A construction boom that delivered the most new apartment units in nearly four decades is reshaping the rental market in parts of the United States, giving tenants negotiating power that was largely absent in recent years. But the effect is sharply regional, with Sun Belt cities benefiting from a surge in supply while other metro areas, particularly in the Northeast and Midwest, continue to see steep rent increases.

Zillow senior economist Kara Ng said the national trend is clearly in renters’ favor. “Renters, this is your year,” Ng said. The typical asking rent rose 1.9% year over year in April, according to Zillow, well below the 4.2% inflation rate reported in the May consumer price index. Realtor.com data showed an even sharper decline, with rents falling 1.5% year over year. Ng added that a record 39.8% of rentals on Zillow offered move-in incentives in April, from waived application fees to one month or more of free rent.

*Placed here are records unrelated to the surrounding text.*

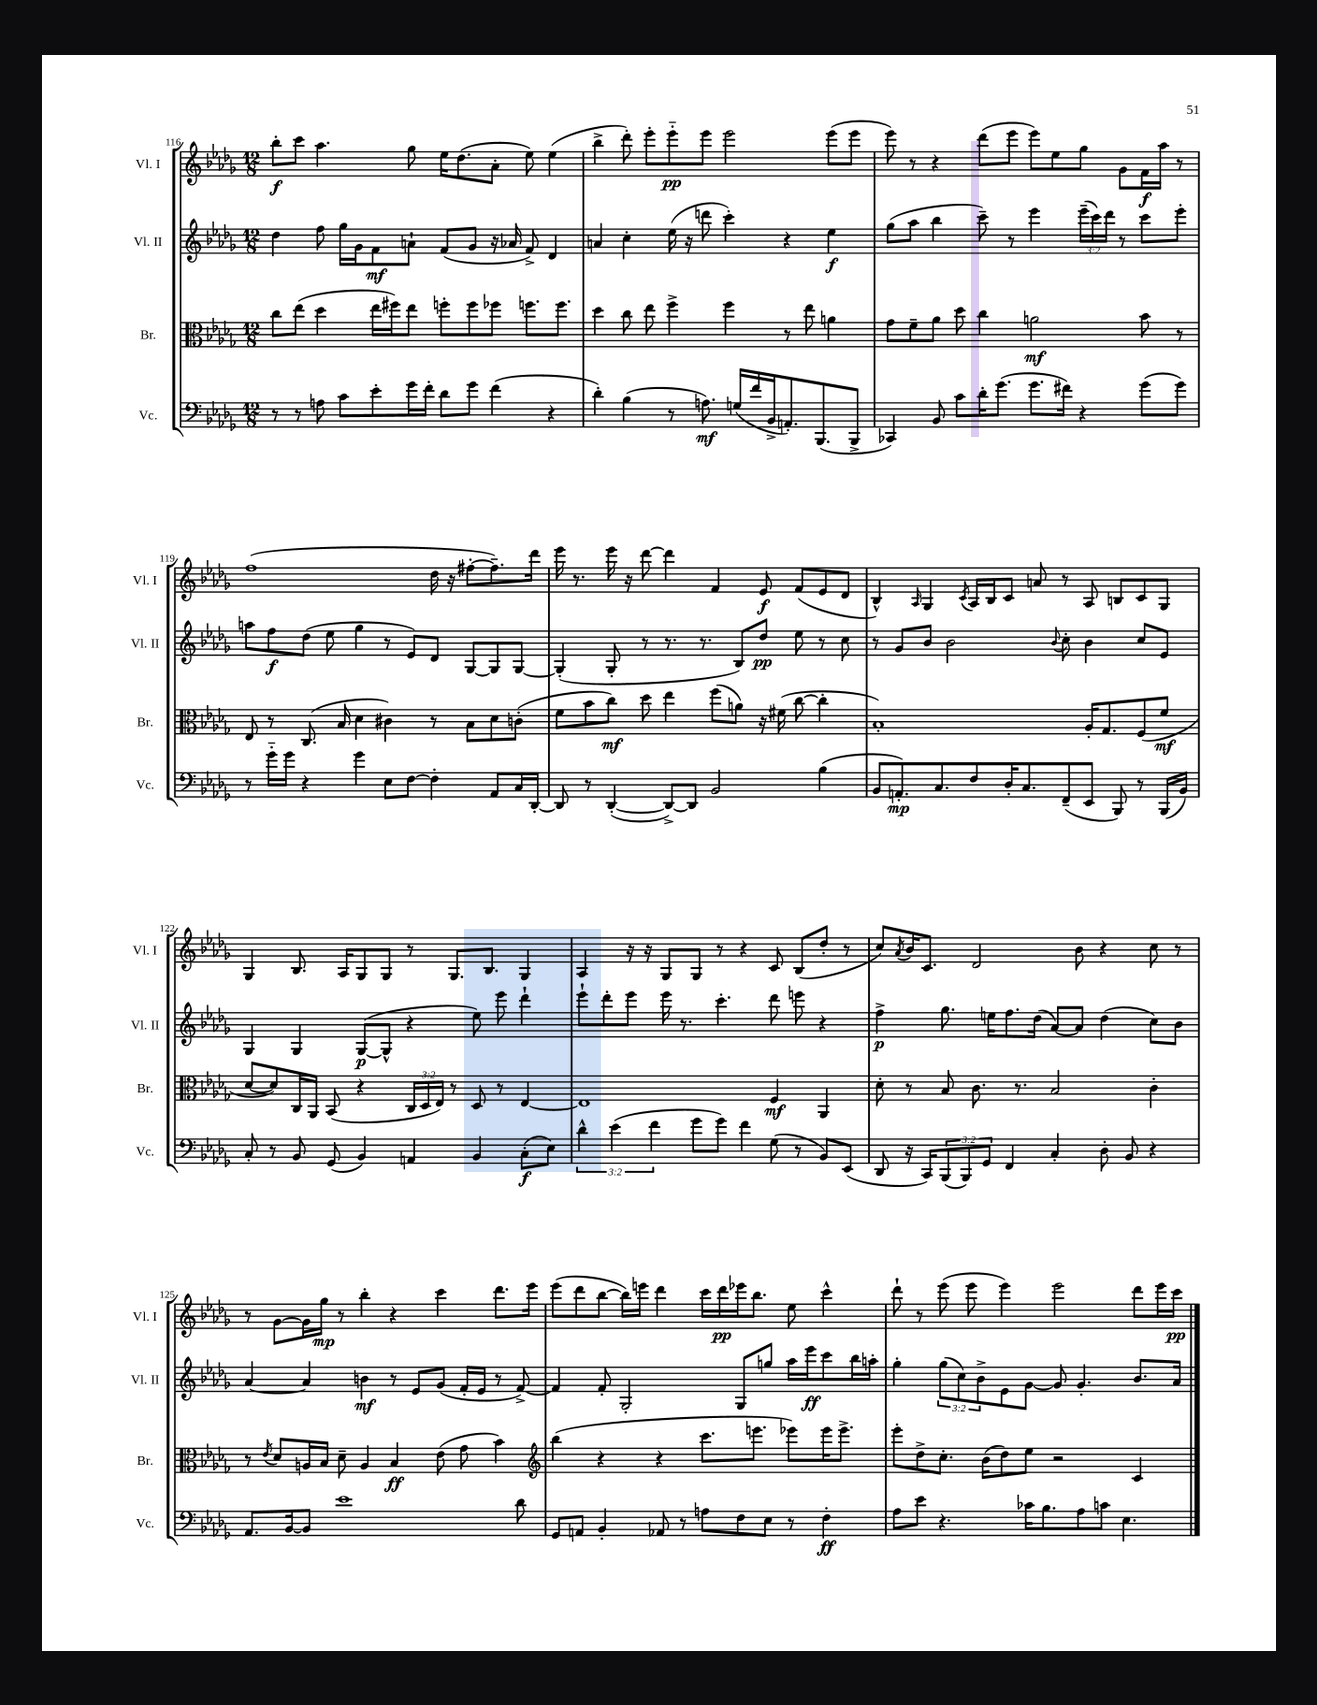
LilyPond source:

<<
\new StaffGroup <<
\new Staff = "s0" \with { instrumentName = "Vl. I" shortInstrumentName = "Vl. I" } {
    \clef treble \key des \major \numericTimeSignature \time 12/8
    bes''8-.\f c'''8 aes''4. ges''8 ees''16 des''8.( aes'8-. ees''8) ees''4( |
    bes''4-> des'''8-.) ees'''8-. ees'''8-_\pp ees'''8 ees'''2 ees'''8( ees'''8 |
    ees'''8) r8 r4 des'''8( ees'''8 ees'''8) ees''8 ges''8 ges'8 f'16\f aes''16 r8 |
    f''1( des''16 r16 fis''8~-. fis''8.--) des'''16 |
    ees'''16 r8. ees'''16 r16 des'''8~ des'''4 f'4 ees'8\f f'8( ees'8 des'8 |
    bes4-^) \grace { aes16 } ges4 \acciaccatura { c'8 } aes16 bes16 c'8 a'8 r8 aes8 b8 c'8 ges8 |
    ges4 bes8. aes16 ges8 ges8 r8 ges8. bes8. ges4 |
    aes4 r16 r16 ges8 ges8 r8 r4 c'8 bes8( des''8-. r8 |
    c''8) \acciaccatura { aes'8 } bes'16 c'8. des'2 bes'8 r4 c''8 r8 |
    r8 ges'8~ ges'16 ges''16\mp r8 bes''4-. r4 c'''4 des'''8. ees'''16 |
    ees'''8( des'''8 bes''8~ bes''16) e'''16 des'''4 c'''16 des'''16\pp ees'''16 bes''8. ees''8 c'''4-^ |
    des'''8-! r8 ees'''8( ees'''8 ees'''4) ees'''2 des'''8 ees'''16 c'''16\pp \bar "|." |
}
\new Staff = "s1" \with { instrumentName = "Vl. II" shortInstrumentName = "Vl. II" } {
    \clef treble \key des \major \numericTimeSignature \time 12/8 \override Staff.TupletNumber.text = #tuplet-number::calc-fraction-text
    des''4 f''8 ges''16 ges'16 f'8\mf a'8-! f'8( ges'8 r16 aes'16 f'8->) des'4 |
    a'4 c''4-. ees''16( r16 d'''8 c'''4-.) r4 ees''4\f |
    ges''8( aes''8 bes''4 c'''8--) r8 ees'''4 \tuplet 3/2 { ees'''16--( c'''16) des'''16 } r8 c'''8 ees'''8-. |
    a''8 f''8\f des''8( ees''8 ges''4 r8 ees'8) des'8 ges8~ ges8 ges8~ |
    ges4-.( ges8-. r8 r8. r8. bes8) des''8\pp ees''8 r8 c''8 |
    r8 ges'8 bes'8 bes'2 \appoggiatura { bes'8 } c''8-. bes'4 c''8 ees'8 |
    ges4 ges4 ges8~\p( ges8-^ r4 ees''8) ees'''8 des'''4-! |
    ees'''8-! des'''8-. ees'''8 ees'''16 r8. c'''4.-. des'''8 e'''8 r4 |
    f''4->\p ges''8. e''16 f''8. des''16( aes'8~) aes'8 des''4( c''8) bes'8 |
    aes'4~ aes'4 b'4\mf r8 ees'8 ges'8( f'16-. ees'16 r8 f'8~->) |
    f'4 f'8-. ges2-. ges8 g''8 aes''16 ees'''16\ff c'''8 bes''16 a''16-. |
    ges''4-. \tuplet 3/2 { ges''8( c''8) bes'8-> } ees'8 ges'8~ ges'8 ges'4.-. bes'8. aes'16 \bar "|." |
}
\new Staff = "s2" \with { instrumentName = "Br." shortInstrumentName = "Br." } {
    \clef alto \key des \major \numericTimeSignature \time 12/8 \override Staff.TupletNumber.text = #tuplet-number::calc-fraction-text
    c''8 ees''8( des''4 ees''16 fis''16) ees''8 f''8-. f''8 fes''8 f''8. f''8. |
    des''4 c''8 ees''8 f''4-> f''4 r8 ees''8 a'4 |
    ges'8 f'8-- aes'8 des''8 c''4 a'2\mf bes'8 r8 |
    ees8 r8 c8.( bes16 des'4 cis'4) r8 bes8 des'8 c'8-.( |
    f'8 bes'8 c''8\mf) des''8 ees''4 f''8( a'8) r16 fis'16( c''8~ c''4-. |
    bes1-.) aes16-. ges8. f8( f'8\mf |
    des'8~ des'8) c16 aes,16 bes,8( r4 \tuplet 3/2 { c16 des16 ees16) } r8 des8 r8 ees4~ |
    ees1 f4\mf aes,4 |
    des'8-. r8 bes8 c'8. r8. bes2 c'4-. |
    r8 \acciaccatura { ees'8 } des'8 a16 bes16 des'8-- a4 bes4\ff ees'8( ges'8 bes'4) |
    \clef treble bes''4( r4 r4 c'''8. e'''8. ees'''8) ees'''16 ees'''8.-> |
    ees'''8-. des''8-> c''8.-. bes'16( des''8) ees''8 r2 c'4 \bar "|." |
}
\new Staff = "s3" \with { instrumentName = "Vc." shortInstrumentName = "Vc." } {
    \clef bass \key des \major \numericTimeSignature \time 12/8 \override Staff.TupletNumber.text = #tuplet-number::calc-fraction-text
    r8 r8 a8 c'8 ees'8-. ges'16 f'16-. des'8 ges'8 f'4( r4 |
    des'4-.) bes4( r8 a8.\mf) g16( f'16 bes,16-> a,8.-.) bes,,8.( bes,,8-> |
    ces,4) bes,8 c'8 des'16-. ges'8.( ges'8. fis'16) r4 ges'8( ges'8) |
    r8 ges'16-_ ges'16 r4 ges'4 ees8 f8~ f4-. aes,8 c16 des,16~-. |
    des,8 r8 des,4~-.( des,8~->) des,8 bes,2 bes4( |
    bes,8 a,8.-.\mp) c8. f8 des16-. c8. f,8--( ees,8 bes,,8) r8 bes,,16( bes,16) |
    c8-. r8 bes,8 ges,8( bes,4) a,4 bes,4 c8-.\f( ees8) |
    \tuplet 3/2 { des'4-^ ees'4( f'4 } ges'8 ges'8) f'4 ges8( r8 bes,8) ees,8( |
    des,8 r16 c,16) \tuplet 3/2 { bes,,8( bes,,8) ges,8 } f,4 c4-. des8-. bes,8 r4 |
    aes,8. bes,16~ bes,8 ees'1 des'8 |
    ges,8 a,8 bes,4-. aes,8 r8 a8 f8 ees8 r8 f4-.\ff |
    aes8 ees'8 r4. ces'16 bes8. aes8 c'8 ees4. \bar "|." |
}
>>
>>
\layout { \context { \Score currentBarNumber = #116 } }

In Nashville, Tenn., apartment hunters reported property managers competing for tenants. Mason Comans, who was recently searching for an apartment, said landlords offered one month of free rent, then two months. “I even saw some places doing three months, three and a half months free,” Comans said. He eventually signed a lease on a newly built one-bedroom apartment with access to a pool, a private market, and two and a half months of free rent for $1,800 a month. Comans acknowledged the trade-off: he has moved four times in five years to keep securing concessions. “Then I would have to move to do that,” he said when asked about getting similar deals next year.

The national supply surge is rooted in a construction boom that delivered roughly 600,000 apartment units in 2024, the highest tally in 38 years. The resulting rental vacancy rate stood at 7.3% at the start of 2026, the highest in 12 years, according to the U.S. Census Bureau.

But not every market is seeing relief. Chicago rents rose 5.4% year over year in April, according to Zillow, one of the fastest rates in the country. Chloe Troub, who rents a one-bedroom apartment in Chicago for $1,600, said she finds the notion of a national renter’s market “really insulting, just given the cost, the sheer cost, of putting a roof over your head right now.” When she looked for a larger space, the best deal she found was a sublet for $2,000 a month — enough to consume her boyfriend’s last raise. The person subletting the apartment told her he was not worried about finding a taker: he had 12 other showings lined up. “It’s a rat race out there,” he said.

The regional divide reflects simple supply and demand, Ng explained. Sun Belt cities such as Nashville, Phoenix, and Austin, Texas, have seen a concentrated wave of new apartment construction, leaving rental managers scrambling to fill units with concessions. “There’s a lot of apartment buildings hitting the market all at once,” Ng said. “And property managers are trying to fill it, and they’re doing it with freebies.”

Michelle Becker, a broker with Adaro Realty in Nashville, cautioned that the incentives are short-lived. “As soon as they get you locked in, you’re still getting rent increases every year,” Becker said. Even with concessions, rent remains far above pre-pandemic levels. Zillow data show the typical asking rent has climbed 36.9% since the beginning of the COVID-19 pandemic. Comans, who pays $1,800 a month, said, “It is a lot of money. It’s not cheap at all.”